Different organs undergo distinct transcriptional, epigenetic and physiological alterations that guarantee their functional maturation after birth. However, the roles of epitranscriptomic machineries in these processes have remained elusive. Here we demonstrate that expression of RNA methyltransferase enzymes Mettl3 and Mettl14 gradually declines during postnatal liver development in male mice. Liver-specific Mettl3 deficiency causes hepatocyte hypertrophy, liver injury and growth retardation. Transcriptomic and N6-methyl-adenosine (m⁶A) profiling identify the neutral sphingomyelinase, Smpd3, as a target of Mettl3. Decreased decay of Smpd3 transcripts due to Mettl3 deficiency results in sphingolipid metabolism rewiring, characterized by toxic ceramide accumulation and leading to mitochondrial damage and elevated endoplasmic reticulum stress. Pharmacological Smpd3 inhibition, Smpd3 knockdown or Sgms1 overexpression that counteracts Smpd3 can ameliorate the abnormality of Mettl3-deficent liver. Our findings demonstrate that Mettl3–N⁶-methyl-adenosine fine-tunes sphingolipid metabolism, highlighting the pivotal role of an epitranscriptomic machinery in coordination of organ growth and the timing of functional maturation during postnatal liver development.
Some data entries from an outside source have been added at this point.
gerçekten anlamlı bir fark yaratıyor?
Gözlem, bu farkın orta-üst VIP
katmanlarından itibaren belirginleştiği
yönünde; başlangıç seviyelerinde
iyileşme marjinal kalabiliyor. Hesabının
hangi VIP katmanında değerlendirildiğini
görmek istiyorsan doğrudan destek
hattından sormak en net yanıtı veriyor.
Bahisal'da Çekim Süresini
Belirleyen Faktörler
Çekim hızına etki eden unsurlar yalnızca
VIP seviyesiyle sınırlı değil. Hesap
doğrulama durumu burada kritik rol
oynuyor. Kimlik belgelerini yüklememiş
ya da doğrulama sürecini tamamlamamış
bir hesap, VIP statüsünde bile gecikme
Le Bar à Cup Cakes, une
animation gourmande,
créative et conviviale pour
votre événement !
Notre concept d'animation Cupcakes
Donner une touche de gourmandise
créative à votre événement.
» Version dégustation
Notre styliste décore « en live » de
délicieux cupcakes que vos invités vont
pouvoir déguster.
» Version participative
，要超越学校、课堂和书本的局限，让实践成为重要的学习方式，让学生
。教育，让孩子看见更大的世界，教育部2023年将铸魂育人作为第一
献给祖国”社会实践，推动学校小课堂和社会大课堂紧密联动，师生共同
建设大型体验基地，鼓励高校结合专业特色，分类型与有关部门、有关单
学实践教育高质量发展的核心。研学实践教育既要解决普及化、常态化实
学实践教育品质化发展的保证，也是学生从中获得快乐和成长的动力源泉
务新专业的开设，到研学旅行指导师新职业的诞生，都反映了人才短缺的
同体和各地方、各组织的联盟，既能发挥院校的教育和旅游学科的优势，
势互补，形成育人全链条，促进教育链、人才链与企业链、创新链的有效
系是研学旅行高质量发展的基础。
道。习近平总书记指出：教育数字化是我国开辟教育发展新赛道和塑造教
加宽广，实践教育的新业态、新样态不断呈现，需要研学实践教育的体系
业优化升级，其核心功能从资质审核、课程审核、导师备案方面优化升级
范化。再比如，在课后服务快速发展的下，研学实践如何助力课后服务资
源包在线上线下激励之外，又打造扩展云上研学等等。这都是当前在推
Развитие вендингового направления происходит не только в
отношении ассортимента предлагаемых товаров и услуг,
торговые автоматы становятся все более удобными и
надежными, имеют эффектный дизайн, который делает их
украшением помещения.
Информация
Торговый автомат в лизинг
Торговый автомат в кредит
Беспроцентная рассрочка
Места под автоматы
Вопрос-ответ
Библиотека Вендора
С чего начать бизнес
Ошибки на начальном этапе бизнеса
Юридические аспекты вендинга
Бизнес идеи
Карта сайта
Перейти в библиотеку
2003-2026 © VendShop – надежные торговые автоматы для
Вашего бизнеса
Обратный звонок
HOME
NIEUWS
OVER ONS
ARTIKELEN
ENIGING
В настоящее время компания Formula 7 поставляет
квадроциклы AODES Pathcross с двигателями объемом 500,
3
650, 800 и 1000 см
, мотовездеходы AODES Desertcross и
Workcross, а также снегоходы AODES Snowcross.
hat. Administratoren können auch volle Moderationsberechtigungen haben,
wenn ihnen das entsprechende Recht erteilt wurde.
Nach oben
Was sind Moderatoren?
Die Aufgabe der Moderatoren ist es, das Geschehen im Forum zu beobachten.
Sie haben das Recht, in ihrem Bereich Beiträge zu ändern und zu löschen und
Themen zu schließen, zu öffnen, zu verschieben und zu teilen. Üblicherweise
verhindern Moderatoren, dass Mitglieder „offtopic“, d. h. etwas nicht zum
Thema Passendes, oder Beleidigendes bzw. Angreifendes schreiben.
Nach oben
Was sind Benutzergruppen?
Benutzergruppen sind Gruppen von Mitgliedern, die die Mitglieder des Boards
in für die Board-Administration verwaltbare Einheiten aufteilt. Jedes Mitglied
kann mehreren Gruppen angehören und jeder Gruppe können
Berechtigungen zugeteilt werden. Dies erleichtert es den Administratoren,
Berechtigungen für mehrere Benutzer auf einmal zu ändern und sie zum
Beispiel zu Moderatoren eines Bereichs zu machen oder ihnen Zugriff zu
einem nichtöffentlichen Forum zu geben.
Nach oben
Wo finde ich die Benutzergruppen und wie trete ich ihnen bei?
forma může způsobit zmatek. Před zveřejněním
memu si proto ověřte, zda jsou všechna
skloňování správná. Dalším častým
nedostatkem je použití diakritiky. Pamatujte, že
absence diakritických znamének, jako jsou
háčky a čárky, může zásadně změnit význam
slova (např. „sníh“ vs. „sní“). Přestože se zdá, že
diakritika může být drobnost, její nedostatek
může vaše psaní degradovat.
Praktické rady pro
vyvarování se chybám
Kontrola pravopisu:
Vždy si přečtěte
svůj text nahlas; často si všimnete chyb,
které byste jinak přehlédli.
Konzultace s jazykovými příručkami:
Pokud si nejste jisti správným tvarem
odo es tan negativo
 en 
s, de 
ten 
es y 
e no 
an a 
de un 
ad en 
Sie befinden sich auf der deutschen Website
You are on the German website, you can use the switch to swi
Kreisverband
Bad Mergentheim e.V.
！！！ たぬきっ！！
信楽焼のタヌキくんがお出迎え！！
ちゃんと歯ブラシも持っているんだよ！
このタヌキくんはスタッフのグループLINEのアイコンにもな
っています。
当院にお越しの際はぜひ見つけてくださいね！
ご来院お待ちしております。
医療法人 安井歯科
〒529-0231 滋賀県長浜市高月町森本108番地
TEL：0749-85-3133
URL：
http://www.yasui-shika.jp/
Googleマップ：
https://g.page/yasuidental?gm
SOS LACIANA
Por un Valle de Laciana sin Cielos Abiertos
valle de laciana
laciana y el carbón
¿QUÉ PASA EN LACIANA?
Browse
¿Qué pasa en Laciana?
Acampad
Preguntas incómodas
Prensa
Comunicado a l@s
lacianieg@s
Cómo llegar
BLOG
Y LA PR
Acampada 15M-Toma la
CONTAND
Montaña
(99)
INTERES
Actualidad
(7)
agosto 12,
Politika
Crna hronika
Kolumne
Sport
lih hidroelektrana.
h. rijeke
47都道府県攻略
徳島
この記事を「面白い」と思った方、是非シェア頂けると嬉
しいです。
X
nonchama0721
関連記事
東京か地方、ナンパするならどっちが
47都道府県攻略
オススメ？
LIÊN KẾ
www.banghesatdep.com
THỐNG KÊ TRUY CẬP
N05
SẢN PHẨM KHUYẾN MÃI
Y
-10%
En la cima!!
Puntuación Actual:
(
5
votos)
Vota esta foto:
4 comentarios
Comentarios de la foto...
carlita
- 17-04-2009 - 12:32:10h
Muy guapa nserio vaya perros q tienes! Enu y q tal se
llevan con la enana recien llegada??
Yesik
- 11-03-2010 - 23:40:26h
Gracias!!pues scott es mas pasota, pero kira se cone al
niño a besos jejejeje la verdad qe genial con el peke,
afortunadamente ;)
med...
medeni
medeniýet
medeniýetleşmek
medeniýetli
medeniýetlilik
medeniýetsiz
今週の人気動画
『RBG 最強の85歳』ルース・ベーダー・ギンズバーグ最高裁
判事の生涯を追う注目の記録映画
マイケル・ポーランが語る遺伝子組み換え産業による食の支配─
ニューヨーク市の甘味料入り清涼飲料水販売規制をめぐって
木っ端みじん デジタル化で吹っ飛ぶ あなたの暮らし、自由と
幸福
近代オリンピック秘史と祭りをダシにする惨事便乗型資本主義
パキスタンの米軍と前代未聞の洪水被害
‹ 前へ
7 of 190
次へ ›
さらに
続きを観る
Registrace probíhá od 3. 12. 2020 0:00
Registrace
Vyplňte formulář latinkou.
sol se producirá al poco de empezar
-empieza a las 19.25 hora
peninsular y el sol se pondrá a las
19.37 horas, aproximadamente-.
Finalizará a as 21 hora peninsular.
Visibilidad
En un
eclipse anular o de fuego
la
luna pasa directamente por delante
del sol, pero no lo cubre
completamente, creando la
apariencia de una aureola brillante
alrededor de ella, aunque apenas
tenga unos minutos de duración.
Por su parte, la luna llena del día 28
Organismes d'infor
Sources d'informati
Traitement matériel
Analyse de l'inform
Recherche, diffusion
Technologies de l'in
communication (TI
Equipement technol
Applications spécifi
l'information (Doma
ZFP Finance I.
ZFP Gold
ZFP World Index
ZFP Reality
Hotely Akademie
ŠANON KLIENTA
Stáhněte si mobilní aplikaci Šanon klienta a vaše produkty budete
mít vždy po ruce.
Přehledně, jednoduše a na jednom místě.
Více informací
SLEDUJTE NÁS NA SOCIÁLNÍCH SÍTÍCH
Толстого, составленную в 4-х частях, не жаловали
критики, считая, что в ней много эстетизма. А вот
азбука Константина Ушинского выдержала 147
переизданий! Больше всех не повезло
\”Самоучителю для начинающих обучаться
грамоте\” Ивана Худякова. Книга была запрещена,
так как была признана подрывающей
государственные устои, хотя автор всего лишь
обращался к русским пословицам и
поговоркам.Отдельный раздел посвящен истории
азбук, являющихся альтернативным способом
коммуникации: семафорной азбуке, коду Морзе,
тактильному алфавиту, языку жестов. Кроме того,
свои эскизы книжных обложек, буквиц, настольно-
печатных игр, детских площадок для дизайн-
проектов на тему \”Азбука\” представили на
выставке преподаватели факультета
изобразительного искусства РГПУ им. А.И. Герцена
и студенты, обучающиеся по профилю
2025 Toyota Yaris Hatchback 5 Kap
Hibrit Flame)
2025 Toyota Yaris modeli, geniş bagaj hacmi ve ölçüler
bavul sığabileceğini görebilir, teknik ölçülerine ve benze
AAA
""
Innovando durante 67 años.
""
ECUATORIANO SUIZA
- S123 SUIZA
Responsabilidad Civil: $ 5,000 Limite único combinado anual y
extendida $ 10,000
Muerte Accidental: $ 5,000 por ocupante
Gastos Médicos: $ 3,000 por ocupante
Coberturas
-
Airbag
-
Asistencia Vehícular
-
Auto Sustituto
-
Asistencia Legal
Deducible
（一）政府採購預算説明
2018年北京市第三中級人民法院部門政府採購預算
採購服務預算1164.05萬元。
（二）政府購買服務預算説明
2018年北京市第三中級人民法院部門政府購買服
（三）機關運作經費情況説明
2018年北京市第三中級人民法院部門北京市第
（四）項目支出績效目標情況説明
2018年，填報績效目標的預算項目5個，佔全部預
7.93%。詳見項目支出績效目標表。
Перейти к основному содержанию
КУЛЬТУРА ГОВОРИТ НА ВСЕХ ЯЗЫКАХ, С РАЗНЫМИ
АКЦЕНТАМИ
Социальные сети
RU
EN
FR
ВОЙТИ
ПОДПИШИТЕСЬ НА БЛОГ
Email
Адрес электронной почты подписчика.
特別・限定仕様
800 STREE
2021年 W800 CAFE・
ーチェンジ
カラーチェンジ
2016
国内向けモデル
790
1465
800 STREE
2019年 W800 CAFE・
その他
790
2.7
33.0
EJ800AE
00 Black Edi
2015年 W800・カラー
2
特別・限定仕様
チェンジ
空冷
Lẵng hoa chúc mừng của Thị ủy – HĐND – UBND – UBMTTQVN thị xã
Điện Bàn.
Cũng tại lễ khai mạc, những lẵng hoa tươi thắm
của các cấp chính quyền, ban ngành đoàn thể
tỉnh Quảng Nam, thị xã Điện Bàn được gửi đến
不同的器官经历不同的转录、表观遗传和生理变化，保证其功能在出生后成熟。然而，表观转录组机制在这些过程中的作用仍然难以捉摸。在这里，我们证明，在雄性小鼠出生后肝脏发育过程中，RNA 甲基转移酶 Mettl3 和 Mettl14 的表达逐渐下降。肝脏特异性 Mettl3 缺乏会导致肝细胞肥大、肝损伤和生长迟缓。转录组和 N6-甲基-腺苷 (m ⁶ A) 分析确定中性鞘磷脂酶Smpd3是 Mettl3 的靶标。由于 Mettl3 缺陷，Smpd3转录本的衰减减少会导致鞘脂代谢重新布线，其特征是有毒神经酰胺积累，并导致线粒体损伤和内质网应激升高。药理学抑制Smpd3、敲低Smpd3或抵消Smpd3的Sgms1过表达可以改善Mettl3缺陷型肝脏的异常。我们的研究结果表明，Mettl3–N ⁶ -甲基腺苷可微调鞘脂代谢，突显表观转录组机制在协调器官生长和出生后肝脏发育过程中功能成熟时间方面的关键作用。